18. There appears to be no good reason to shut out or preclude the amendments
introduced by Central Act 68 of 1984 in the Land acquisition Act, 1894
from applying to an acquisition under Chapter VII of the M.R.T.P. Act. Or else,
the consequence would be that, in respect of two land holders there would be
arbitrary discrimination in the matter of acquisition of their lands, merely
because in one case the acquisition is by the direct route of the Land Acquisition
Act, 1894 and, in another case, through the indirect route of the M.R.T.P. Act.
The vice of discrimination pointed out by a Bench of Seven learned Judges in
Nagpur Improvement Trust and Anr. (supra) (vide Para 31), would affect such a
situation.
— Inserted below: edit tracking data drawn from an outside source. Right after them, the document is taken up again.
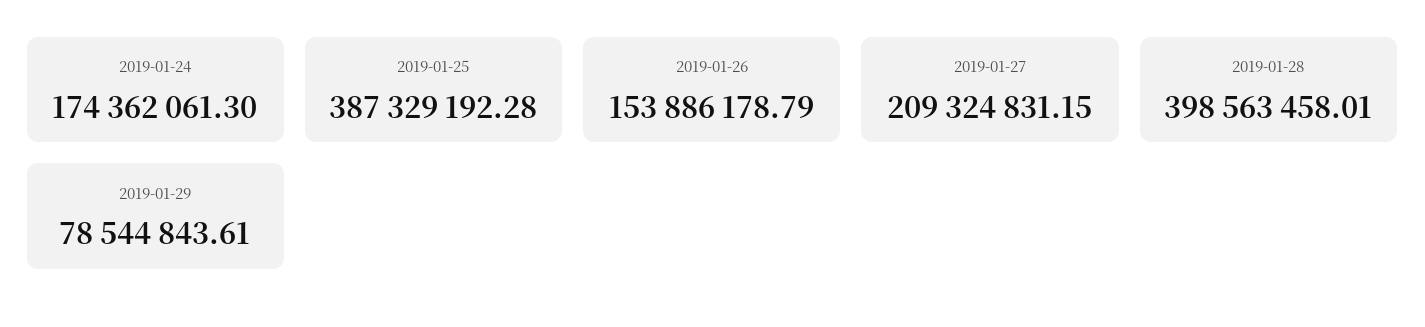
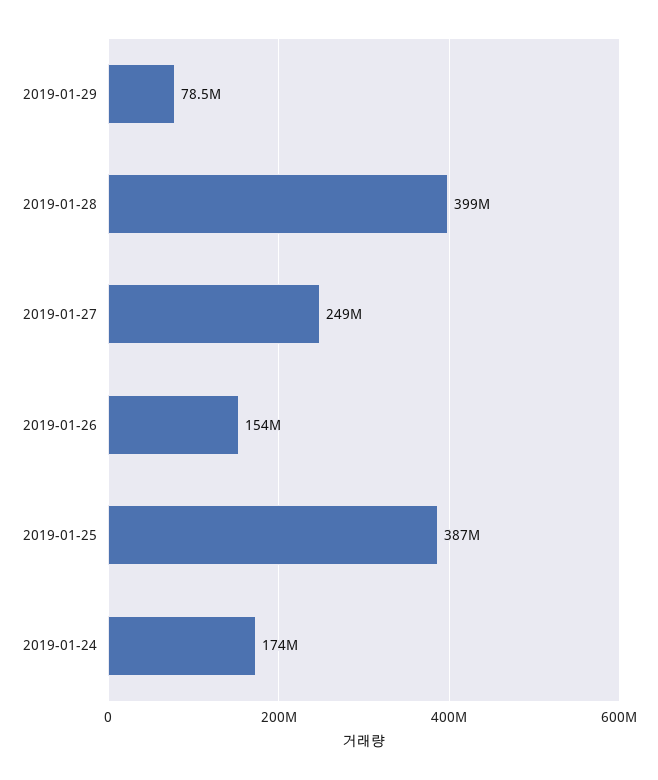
  {
    "2019-01-24": 174362061.3,
    "2019-01-25": 387329192.28,
    "2019-01-26": 153886178.79,
-   "2019-01-27": 209324831.15,
+   "2019-01-27": 249000000,
    "2019-01-28": 398563458.01,
    "2019-01-29": 78544843.61
  }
In order to avoid such a situation, and to save the
constitutionality of the provisions of the M.R.T.P. Act, the provisions of
enhanced benefits introduced by Central Act 68 of 1984 were read into the
provisions of the M.R.T.P.Act, and an acquisition under the M.R.T.P. Act was
held to be governed by the same provisions. The same principle should apply in
the matter of attracting the provisions of Section 11A of the Act 68 of 1984
also to the acquisition under the M.R.T.P.Act.
19. Thirdly, if the provisions of the M.R.T.P. Act are read as contended by the
learned counsel for the respondents, in the light of Sant Joginder Singh
(supra), then it would be open to the authorities, after issuing a declaration
under sub section (3), to go into hibernation and leave the matter hanging in
perpetuity. The certainly would seriously affect the rights of the land holder
preventing him from developing the land or alienating it, merely because the
authority chooses to act under one Act instead of the other. This again, would
attract the wrath of Article 14 of the Constitution, not only on account of
discrimination, but also on account of arbitrariness.
20. We, therefore, see no good reason as to why provisions introduced in the
Land Acquisition Act, 1894 by Central Act 68 of 1984 should be not read into an
acquisition under Chapter VII of the M.R.T.P. Act, to the extent not precluded
by M.R.T.P. Act, 1966. Section 11A being one such section, it may have to be
applied to the acquisition under Chapter VII of the M.R.T.P. Act.
21. For these reasons, in our considered view, the decision in Sant Joginder
Singh (supra) requires reconsideration by a lager Bench.
22. The Registry is directed to place the papers before the Hon'ble Chief
Justice of India for appropriate directions in the matter.